Universal Deep Links


DeepLink Kit v1.1.0 now supports Apple’s new Universal Links. Check out the full guide to adding Universal Links to your app with DeepLink Kit.

Apple is taking bold steps to protect user privacy in iOS 9 and among the largest changes they’ve made is to the way deep links work.

So Long Custom Schemes

Custom URL schemes are being shown the door. Up until iOS 9, if app developers wanted to support deep links they would register custom schemes in their app’s info.plist (e.g. google://). While this is still possible in iOS 9, Apple is actively discouraging doing so because custom URL schemes have some big disadvantages:

  • Any app can claim to handle any scheme
  • There’s no guarantee that registered schemes don’t collide
  • They silently fail when an app is not installed

When a user engages with a deep link, that user, and potentially their data, is sent to another app. Imagine the potential security risk and user experience disconnect if the wrong app opens because it claimed the same scheme.

####Universal Links

How many times have you tapped a link in an email and been directed to Safari when what you really want is to be taken into an app?

Currently, linking into an app from an email, for example, requires some type of redirect through Safari. When the email is sent out, there’s no way to know whether it will be opened from a mobile device or computer. The solution is usually to direct the user to a web browser, examine the device, and redirect them accordingly. On a mobile device, that’s not a great experience for the user.

Apple introduced Universal Links in iOS 9 as the new way to link to deep content within apps. There’s no need for custom schemes or ushering users to Safari. Instead, developers can now link their web domain and app allowing iOS to directly open URLs in their apps—completely bypassing Safari. This is a great step forward but, if the app is not installed, users still end up in a degraded web experience.

####It’s All About Trust

To enable this seamless opening of web links in an app, developers must first establish a trust relationship between their app and web domain. Apple reads a JSON file hosted on the associated web server with some information about the app and URL paths that will be supported. On the app side, developers need to add an entitlement to their Xcode project that declares the web domains their app will accept links from. This needs to match the domain where the JSON file is hosted.

associated-domain-example

At the moment, subdomains need to be added individually. Apple hasn’t provided a way to do this dynamically. I guess you’re out of luck if you have a lot of subdomains.

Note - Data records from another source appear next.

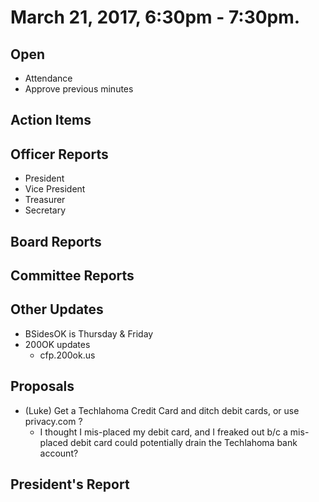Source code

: # March 21, 2017, 6:30pm - 7:30pm.

## Open
* Attendance
* Approve previous minutes

## Action Items


## Officer Reports
* President
* Vice President
* Treasurer
* Secretary

## Board Reports

## Committee Reports

## Other Updates
* BSidesOK is Thursday & Friday
* 200OK updates
  * cfp.200ok.us

## Proposals
* (Luke) Get a Techlahoma Credit Card and ditch debit cards, or use privacy.com ?
  * I thought I mis-placed my debit card, and I freaked out b/c a mis-placed debit card could potentially drain the Techlahoma bank account?
  
## President's Report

Once the website and app are associated, developers can start receiving universal links in their apps but, the links won’t be arriving where they did before. Universal links come wrapped in NSUserActivity objects and are delivered via the delegate method introduced with Handoff in iOS 8 application:continueUserActivity:restorationHandler:.

The actual tapped URL can be found in the new webpageURL property on NSUserActivity objects. Apple didn’t add any route matching help so developers still need to take the URL, parse it, and route users to the appropriate content just as before. Basically, Apple drops the URL at the front door and it’s up to developers to figure out where to take their user. This can be a messy process.

####It’s Easier with DeepLink Kit

The mess goes away with DeepLink Kit, our popular deep link route matching library. DeepLink Kit allows developers to register blocks of code along with patterns to be matched against incoming URLs. On match, the library calls the provided block and passes a parsed DPLDeepLink object with easy access to route and query parameters and more.

DeepLink Kit is now more useful than ever. With universal links, there’s a more compelling reason for developers to implement deep links in their apps. Anywhere a user taps a link (Mail, Twitter, Messages, etc.) and that link is properly associated with an app, the user can be deep linked straight into the app—bypassing Safari. But once the URLs come in, you still need to figure out what to do with them.

With DeepLink Kit, routing URLs is very simple. Create a DPLDeepLinkRouter, register some routes (with full regex support available), and forward incoming NSUserActivity objects to the router. DeepLink Kit does nearly all of the hard work and developers can spend time focusing on creating great user experiences.